Nicolas, le 05/10/2009
( mots)

Un jour ou l'autre, il va falloir qu'on nous explique comment ces satanés belges s'y prennent pour engendrer par pelletées de douze des groupes de rock de la trempe de Mintzkov, quasi-inconnus en dehors du plat pays et pourtant capables de dynamiter un auditoire avec une simple rondelle de plastique argentée en à peine plus de 45 minutes. Le pire, c'est qu'on n'a rien vu venir, persuadés que nos voisins avaient déjà largement de quoi se contenter avec, au hasard, leur dEUS, leur Girls In Hawaii, leur Ghinzu ou leur Flexa Lyndo (pas la peine de dérouler le catalogue entier sinon on y sera encore demain). Et pourtant, un groupe dont la deuxième réalisation se voit propulsée album de l'année 2007 par la presse spécialisée belge ne devrait certainement pas être pris à la légère... même si la galette en question n'a pu traverser officiellement les Ardennes qu'il y a quelques jours à peine.

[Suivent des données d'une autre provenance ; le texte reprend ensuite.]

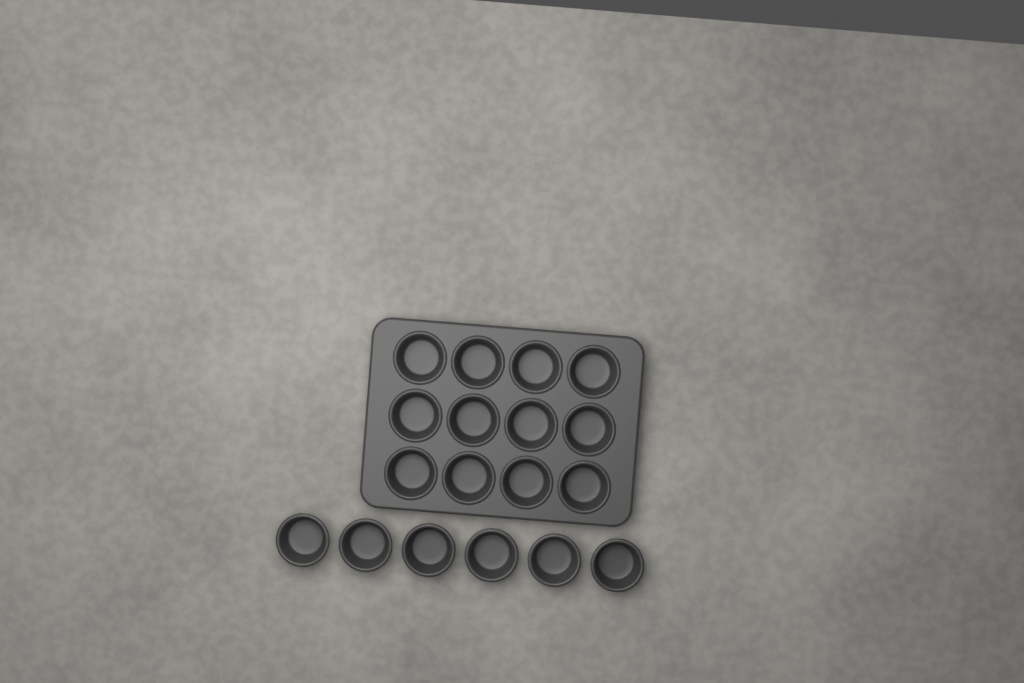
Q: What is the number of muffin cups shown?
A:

Puisqu'on parle de dEUS, coupons court à toute comparaison tendancieuse. Oui, dEUS et Mintzkov sont tous deux issus d'Anvers. Oui, Tom Barman et Philip Bosschaerts ont une voix étrangement similaire. Mais les analogies s'arrêtent là. Parce que les Mintzkov, s'ils s'adonnent également au rock anglophone, délaissent les expérimentations de leurs aînés pour recentrer le propos sur des mélodies simples et entêtantes, enveloppées dans un manteau de guitares massives, assaisonnées de synthés élégants, et surtout emportées par une ligne de basse énorme. Oui, s'il faut vraiment trouver une ressemblance pour aider la formation à s'extraire de son anonymat, ce serait entre Lies Lorquet et Kim Deal, toutes deux bassistes, choristes et soutiens mélodiques de leur groupe respectif. Et de fait, même si le style sage de Mintzkov est à mille lieues de la folie incontrôlables des Pixies, nulle doute que l'influence des elfes du Massachusetts a été décisive pour construire le son à la fois puissant et reposant des flamands. D'autant que les morceaux les plus réussis de l'album sont aussi ceux qui voient Lorquet épauler Bosschaerts au chant.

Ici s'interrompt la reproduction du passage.